Ama fikirlerini değil.
Onun fikirleri barışçıl, halka yakın ve daima kendisini halkın içinde gören bir anlayışa sahiptir. İnsanlar ölür, ama fikirler ölmez. O fikirler çağlardan çağlara dolaşır dururlar. Tıpkı Dadaloğlu, Karacaoğlan, Pir Sultan Abdal ve Âşık Veysel’in yüreğinde olduğu gibi.
Benim için Yaşar Kemal de bunlardan biridir.
İnce Memed’i ilk okuduğumda insanlar arasında neden zulmün var olduğunu anlayamamıştım. Bize öğretilen dünya çok farklıydı ama ya gerçek yaşanılan dünya...
Yaşar Kemal dememiş miydi; "Benim için dünya bin çiçekli bir kültür bahçesidir; bir çiçeğin bile yok olmasını, dünya için büyük bir kayıp sayarım.” diye.
İnsanların her birinin ayrı bir çiçek olduğu dünyayı özlüyorum. Hiçbir çiçeğin bir başkasına götürülmek için bile toprağından, dalından kopartılmamasını istiyorum.
Yaşar Kemal demişti ki:
"Halkın mutluluğunun önüne kim geçiyorsa ben sanatımla ve bütün hayatımla onun karşısındayım. [...] Ben etle kemik nasıl birbirinden ayrılmazsa, sanatımın halktan ayrılmamasını isterim. Bu çağda halktan kopmuş bir sanata inanmıyorum."

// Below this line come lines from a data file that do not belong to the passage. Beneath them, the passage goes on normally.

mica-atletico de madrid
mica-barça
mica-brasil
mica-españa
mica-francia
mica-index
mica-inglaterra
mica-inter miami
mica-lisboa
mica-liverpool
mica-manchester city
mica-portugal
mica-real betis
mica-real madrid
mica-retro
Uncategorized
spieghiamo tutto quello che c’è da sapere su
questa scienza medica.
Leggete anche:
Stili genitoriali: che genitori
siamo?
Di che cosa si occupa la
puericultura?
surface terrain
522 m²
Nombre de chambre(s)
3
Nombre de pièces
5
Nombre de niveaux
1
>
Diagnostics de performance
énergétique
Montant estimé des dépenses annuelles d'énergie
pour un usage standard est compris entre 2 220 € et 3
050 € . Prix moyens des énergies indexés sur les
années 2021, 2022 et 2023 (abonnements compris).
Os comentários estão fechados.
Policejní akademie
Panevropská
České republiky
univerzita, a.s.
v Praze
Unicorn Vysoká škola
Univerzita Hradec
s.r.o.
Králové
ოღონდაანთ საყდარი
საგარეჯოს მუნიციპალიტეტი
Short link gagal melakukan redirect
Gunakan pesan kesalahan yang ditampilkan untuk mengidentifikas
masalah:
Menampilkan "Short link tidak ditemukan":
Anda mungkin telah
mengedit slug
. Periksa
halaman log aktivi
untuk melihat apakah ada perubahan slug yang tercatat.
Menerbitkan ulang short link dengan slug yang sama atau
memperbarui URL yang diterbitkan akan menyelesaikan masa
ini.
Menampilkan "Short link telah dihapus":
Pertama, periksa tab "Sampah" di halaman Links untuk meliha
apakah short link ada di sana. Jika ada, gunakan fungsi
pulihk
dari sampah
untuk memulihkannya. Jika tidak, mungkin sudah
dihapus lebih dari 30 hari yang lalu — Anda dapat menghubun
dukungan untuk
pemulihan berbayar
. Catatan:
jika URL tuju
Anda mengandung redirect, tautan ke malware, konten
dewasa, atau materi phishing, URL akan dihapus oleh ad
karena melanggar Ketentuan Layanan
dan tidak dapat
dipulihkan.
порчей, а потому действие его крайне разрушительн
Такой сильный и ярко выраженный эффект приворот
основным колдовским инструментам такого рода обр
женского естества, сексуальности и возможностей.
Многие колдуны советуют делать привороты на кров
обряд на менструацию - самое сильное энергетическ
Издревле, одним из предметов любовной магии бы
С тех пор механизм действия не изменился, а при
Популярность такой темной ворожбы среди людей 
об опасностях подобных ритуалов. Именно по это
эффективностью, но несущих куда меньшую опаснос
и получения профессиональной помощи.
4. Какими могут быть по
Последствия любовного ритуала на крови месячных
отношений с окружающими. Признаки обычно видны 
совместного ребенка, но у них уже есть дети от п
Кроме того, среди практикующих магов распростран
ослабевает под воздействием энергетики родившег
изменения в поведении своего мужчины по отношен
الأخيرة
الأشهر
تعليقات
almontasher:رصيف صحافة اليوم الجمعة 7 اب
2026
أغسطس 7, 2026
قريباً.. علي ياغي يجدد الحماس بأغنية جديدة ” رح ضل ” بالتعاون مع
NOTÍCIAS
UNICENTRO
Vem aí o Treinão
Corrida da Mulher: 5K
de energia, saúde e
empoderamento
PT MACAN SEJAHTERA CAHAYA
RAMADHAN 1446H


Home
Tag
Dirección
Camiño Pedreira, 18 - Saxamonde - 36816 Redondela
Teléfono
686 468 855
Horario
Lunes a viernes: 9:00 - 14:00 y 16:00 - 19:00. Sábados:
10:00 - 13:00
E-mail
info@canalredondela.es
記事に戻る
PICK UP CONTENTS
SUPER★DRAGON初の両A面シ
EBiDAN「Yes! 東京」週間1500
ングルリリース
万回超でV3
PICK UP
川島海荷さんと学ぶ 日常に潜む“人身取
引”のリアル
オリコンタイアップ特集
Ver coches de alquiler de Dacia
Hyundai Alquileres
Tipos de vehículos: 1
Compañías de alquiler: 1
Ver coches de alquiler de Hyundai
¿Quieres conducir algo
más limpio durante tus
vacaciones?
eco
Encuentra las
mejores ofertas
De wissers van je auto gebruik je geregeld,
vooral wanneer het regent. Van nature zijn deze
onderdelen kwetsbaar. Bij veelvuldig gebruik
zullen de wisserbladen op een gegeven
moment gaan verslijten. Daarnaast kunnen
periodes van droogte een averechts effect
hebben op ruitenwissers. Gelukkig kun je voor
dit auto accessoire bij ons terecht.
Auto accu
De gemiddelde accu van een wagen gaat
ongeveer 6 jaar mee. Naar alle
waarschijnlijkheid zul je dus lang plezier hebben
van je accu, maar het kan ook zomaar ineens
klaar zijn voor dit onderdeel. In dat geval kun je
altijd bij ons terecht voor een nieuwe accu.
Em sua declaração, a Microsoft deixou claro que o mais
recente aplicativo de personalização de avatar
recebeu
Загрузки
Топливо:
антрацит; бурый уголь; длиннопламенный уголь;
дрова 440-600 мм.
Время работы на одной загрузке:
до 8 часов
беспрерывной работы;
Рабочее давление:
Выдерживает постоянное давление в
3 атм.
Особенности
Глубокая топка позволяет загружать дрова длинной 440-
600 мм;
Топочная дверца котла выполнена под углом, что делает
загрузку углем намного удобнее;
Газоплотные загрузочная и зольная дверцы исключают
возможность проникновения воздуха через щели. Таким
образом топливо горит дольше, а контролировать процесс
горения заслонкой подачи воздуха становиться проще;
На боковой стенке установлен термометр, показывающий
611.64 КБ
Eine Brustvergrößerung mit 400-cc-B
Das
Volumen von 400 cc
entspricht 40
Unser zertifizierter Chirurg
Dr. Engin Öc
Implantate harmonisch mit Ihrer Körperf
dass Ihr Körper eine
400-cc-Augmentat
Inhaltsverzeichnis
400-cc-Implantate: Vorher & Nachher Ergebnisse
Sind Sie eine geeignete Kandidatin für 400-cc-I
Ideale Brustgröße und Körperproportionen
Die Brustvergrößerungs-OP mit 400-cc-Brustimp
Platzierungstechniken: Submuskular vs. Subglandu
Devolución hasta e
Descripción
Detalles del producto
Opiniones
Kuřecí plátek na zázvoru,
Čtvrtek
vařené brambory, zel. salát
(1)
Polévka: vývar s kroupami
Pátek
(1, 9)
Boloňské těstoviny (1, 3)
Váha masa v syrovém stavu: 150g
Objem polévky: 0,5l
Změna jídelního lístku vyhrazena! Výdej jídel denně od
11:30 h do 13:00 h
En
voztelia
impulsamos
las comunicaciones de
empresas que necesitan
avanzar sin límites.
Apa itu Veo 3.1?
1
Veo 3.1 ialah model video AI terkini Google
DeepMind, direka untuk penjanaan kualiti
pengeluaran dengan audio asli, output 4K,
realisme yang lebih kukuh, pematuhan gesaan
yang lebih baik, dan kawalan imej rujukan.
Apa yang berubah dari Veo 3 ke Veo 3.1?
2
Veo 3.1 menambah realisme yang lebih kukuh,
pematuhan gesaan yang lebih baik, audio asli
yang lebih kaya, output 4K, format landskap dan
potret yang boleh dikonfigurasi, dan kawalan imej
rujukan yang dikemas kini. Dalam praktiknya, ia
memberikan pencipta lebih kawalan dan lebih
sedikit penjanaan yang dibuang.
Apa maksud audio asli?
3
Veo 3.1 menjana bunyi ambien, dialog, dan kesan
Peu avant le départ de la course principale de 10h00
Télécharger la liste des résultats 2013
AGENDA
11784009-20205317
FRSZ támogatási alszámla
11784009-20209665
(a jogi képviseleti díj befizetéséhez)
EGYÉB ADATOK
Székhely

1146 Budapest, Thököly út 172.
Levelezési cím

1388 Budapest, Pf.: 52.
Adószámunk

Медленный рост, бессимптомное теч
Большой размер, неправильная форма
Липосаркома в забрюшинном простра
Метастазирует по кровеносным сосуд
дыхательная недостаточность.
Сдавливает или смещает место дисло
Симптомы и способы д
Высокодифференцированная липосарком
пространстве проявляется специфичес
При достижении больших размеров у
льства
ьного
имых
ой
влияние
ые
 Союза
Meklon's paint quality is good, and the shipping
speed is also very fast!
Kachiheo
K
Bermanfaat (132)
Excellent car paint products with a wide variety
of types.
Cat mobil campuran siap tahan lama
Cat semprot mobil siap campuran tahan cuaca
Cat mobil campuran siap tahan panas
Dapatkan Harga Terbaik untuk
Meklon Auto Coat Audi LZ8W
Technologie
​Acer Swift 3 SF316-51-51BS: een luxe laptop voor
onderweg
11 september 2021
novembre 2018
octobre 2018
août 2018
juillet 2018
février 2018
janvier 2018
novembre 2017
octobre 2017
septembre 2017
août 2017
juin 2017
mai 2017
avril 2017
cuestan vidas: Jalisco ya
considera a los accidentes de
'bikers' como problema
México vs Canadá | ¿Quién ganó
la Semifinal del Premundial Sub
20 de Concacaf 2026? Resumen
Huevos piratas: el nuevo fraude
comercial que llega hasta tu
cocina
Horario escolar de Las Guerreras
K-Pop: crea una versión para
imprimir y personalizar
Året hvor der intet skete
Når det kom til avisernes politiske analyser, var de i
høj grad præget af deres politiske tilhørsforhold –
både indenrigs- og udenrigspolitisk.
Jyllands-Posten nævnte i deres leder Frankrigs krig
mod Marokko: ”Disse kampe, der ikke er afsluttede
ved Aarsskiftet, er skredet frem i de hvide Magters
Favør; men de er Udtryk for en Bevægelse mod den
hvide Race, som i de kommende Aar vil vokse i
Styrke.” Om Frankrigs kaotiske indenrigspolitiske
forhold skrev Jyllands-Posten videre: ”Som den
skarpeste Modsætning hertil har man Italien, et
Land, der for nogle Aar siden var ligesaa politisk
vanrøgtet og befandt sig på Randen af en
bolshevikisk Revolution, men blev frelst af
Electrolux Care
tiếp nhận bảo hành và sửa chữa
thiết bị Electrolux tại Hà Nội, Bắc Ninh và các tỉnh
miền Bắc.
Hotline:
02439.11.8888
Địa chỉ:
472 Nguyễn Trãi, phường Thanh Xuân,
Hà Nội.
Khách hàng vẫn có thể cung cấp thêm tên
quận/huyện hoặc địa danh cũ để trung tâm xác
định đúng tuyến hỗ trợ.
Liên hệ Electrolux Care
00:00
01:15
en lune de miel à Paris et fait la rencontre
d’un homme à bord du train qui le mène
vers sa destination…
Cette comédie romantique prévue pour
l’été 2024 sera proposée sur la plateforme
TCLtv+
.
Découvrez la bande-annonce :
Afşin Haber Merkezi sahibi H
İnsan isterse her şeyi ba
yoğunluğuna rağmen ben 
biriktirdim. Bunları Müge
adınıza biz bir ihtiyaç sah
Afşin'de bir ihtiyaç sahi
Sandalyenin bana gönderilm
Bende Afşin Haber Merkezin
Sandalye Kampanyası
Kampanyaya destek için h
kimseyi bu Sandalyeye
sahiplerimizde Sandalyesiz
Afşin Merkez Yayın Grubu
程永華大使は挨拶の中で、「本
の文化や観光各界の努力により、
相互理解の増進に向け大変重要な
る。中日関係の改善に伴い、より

İşte Yaşar Kemal’in bu sözleri benim için büyük bir düsturdur.
Hayatım boyunca sanatımın halka iç içe olmasına inandığım için devamlı büyük şehirlerin dışına kaçtım. Anadolu’da buldum toprağın gerçek kokusunu...
Neden mi?
Arap, Yahudi, Ürdünlü, Ermeni, İspanyol, Türk, Alman, İsrailli, Müslüman, Rus, Hıristiyan ve her dinden ve ırktan, değişik milliyetlerden gelen insanları aynı masada müzik ve sanattan başka hiçbir güç oturtamayacağı için.
Sanatın, halkımızın ve insanların mutluluğu yolunda, onların hep birlikte güzel yaşamasını kolaylaştıracağı için.
Birbirimize üstünlük taslamanın, birbirimizi hakir görmenin hiç kimseye faydası olmayacağını bildiğimiz için.